A quite rare variant of the Il-22 Coot-B was intercepted by the Royal Air Force Typhoon jets supporting NATO Baltic Air Policing.
According to the UK Ministry of Defence, on May 14, 2019, two Typhoon jets supporting NATO Baltic Air Policing mission from Ämari Air Base, Estonia, were scrambled to intercept two Russian Su-27 Flanker fighter aircraft and one Ilyushin Il-22 (NATO reporting name Coot-B) aircraft that were flying (in international airspace) along the Baltic coast heading towards Kaliningrad.
On the following day, May 15, Typhoon FGR4s were launched again to intercept “another two Su-27 aircraft and an Il-22 and escorted the formation towards Russia” (the public statement seems to suggest different airframes were intercepted on the second day, suggesting a rotation of aircraft deployed to the Kaliningrad Oblast).
These are the first QRA (Quick Reaction Alert) scrambles since the RAF took over the mission from the German Air Force last month and they were pretty much routine. Still, they are worth of note because one the Russian aircraft intercepted by the Typhoons was a particular variant of the baseline Il-22 Bison (Coot-B) Airborne command post (VzKP): the Il-22M11-RT, an upgraded Il-22M11 Zebra equipped with the SURT (Samolotnyi Uzel Re-Translatsii, airborne relay hub) “Sokol” (“Falcon”) radio relay system. This variant can be recognized by two large L-shaped antenna on the upper side of the fuselage.
This kind of aircraft was rarely seen in the Baltic area, at least based on the images frequently released by NATO air forces supporting BAP mission from Lithuania and Estonia. The last time an Il-22M11-RT was intercepted was about 3 years ago:
— Thomas Newdick (@CombatAir) May 18, 2016
Some 11 Il-22M11 (most of those upgraded to the -RT variant) are reportedly in service with the Russian Air Force. In August 2018, RIA Novosti reported that the Russian Air Force will receive five additional Il-22 converted to the Il-22M11 variant. Two planes had to be delivered by November 10, 2019, and three by November 10, 2021, according to the Russian State agency.

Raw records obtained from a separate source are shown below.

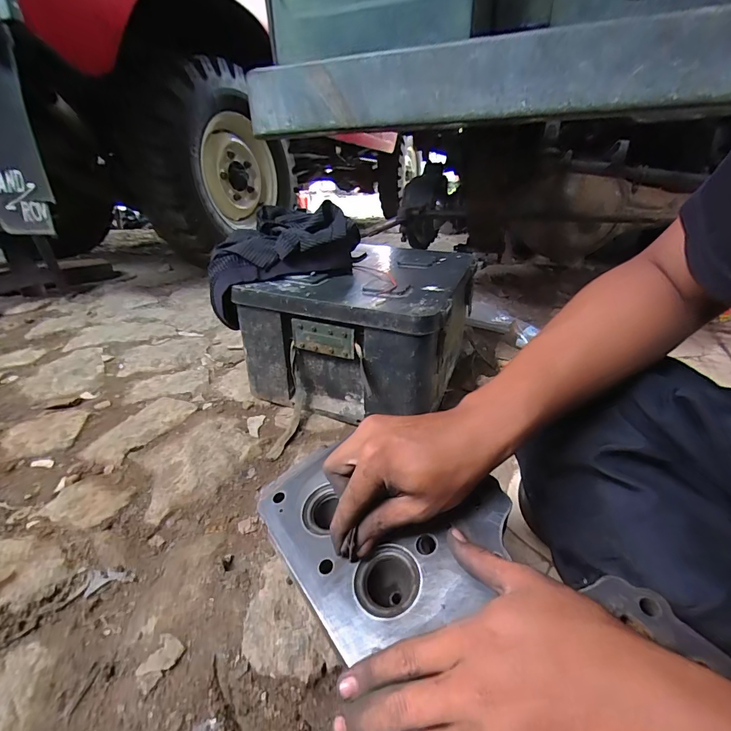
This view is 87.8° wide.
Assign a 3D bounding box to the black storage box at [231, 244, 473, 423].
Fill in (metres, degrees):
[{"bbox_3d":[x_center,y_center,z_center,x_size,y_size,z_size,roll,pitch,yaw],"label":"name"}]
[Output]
[{"bbox_3d":[0.013,-0.078,0.769,0.344,0.236,0.367,13,30,22],"label":"black storage box"}]

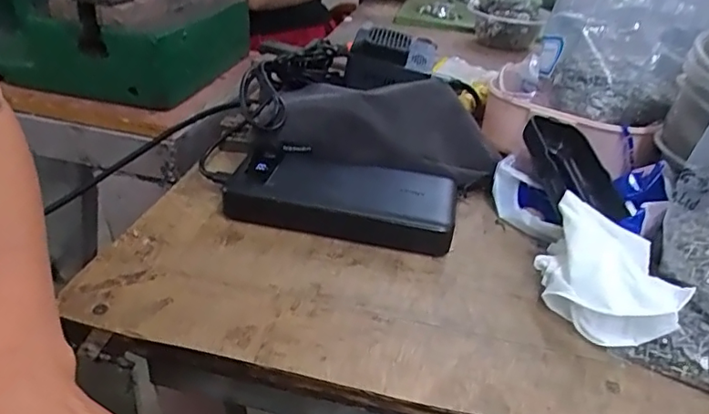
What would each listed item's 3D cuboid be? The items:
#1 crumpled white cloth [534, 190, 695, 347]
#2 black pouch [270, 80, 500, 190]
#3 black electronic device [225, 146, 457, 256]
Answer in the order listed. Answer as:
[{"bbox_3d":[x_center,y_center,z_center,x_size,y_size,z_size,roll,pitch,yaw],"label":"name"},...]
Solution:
[{"bbox_3d":[0.145,0.038,0.326,0.072,0.049,0.078,15,33,15],"label":"crumpled white cloth"},{"bbox_3d":[0.028,-0.069,0.450,0.176,0.039,0.102,12,32,10],"label":"black pouch"},{"bbox_3d":[-0.009,-0.006,0.394,0.155,0.022,0.071,12,32,10],"label":"black electronic device"}]

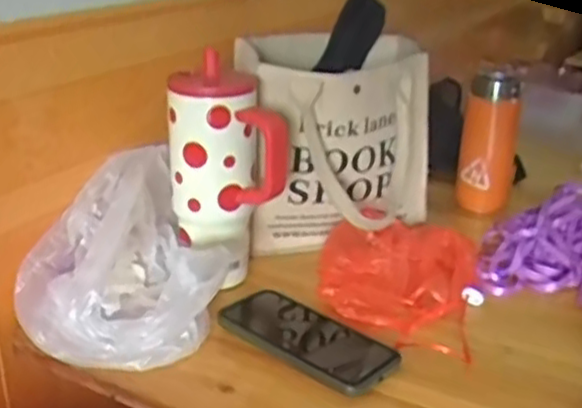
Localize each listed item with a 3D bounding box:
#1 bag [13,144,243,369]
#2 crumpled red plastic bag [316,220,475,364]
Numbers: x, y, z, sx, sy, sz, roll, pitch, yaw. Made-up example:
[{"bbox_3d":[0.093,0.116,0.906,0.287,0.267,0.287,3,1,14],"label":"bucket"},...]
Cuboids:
[{"bbox_3d":[-0.157,0.052,0.650,0.185,0.117,0.253,-8,25,-21],"label":"bag"},{"bbox_3d":[0.107,0.065,0.720,0.157,0.049,0.166,7,24,13],"label":"crumpled red plastic bag"}]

Wing Commander Paul ‘Pablo’ O’Grady, who was conducting QRA duty when the first scramble was called, said on the UK MoD webpage:
On 14 May 19 my flight of QRA Typhoons were scrambled on a Baltic Air Policing Mission tasked to intercept and identify an unknown aircraft. Six minutes after take-off from Ämari Air Base, vectored by Estonian fighter controllers, we closed quickly on a Russian IL-22 which was being escorted by two Russian SU-27 fighters.
Flying alongside the Russian aircraft at a safe distance, myself and my wingman (a United States Airforce Lt Col), ensured that the Russian aircraft were safely escorted around Estonian airspace. The Russian pilots and crews behaved in a professional and calm manner with nothing untoward. We subsequently handed the Russian formation over to the Hungarian QRA that had launched out of Lithuania to continue the escort towards Kaliningrad.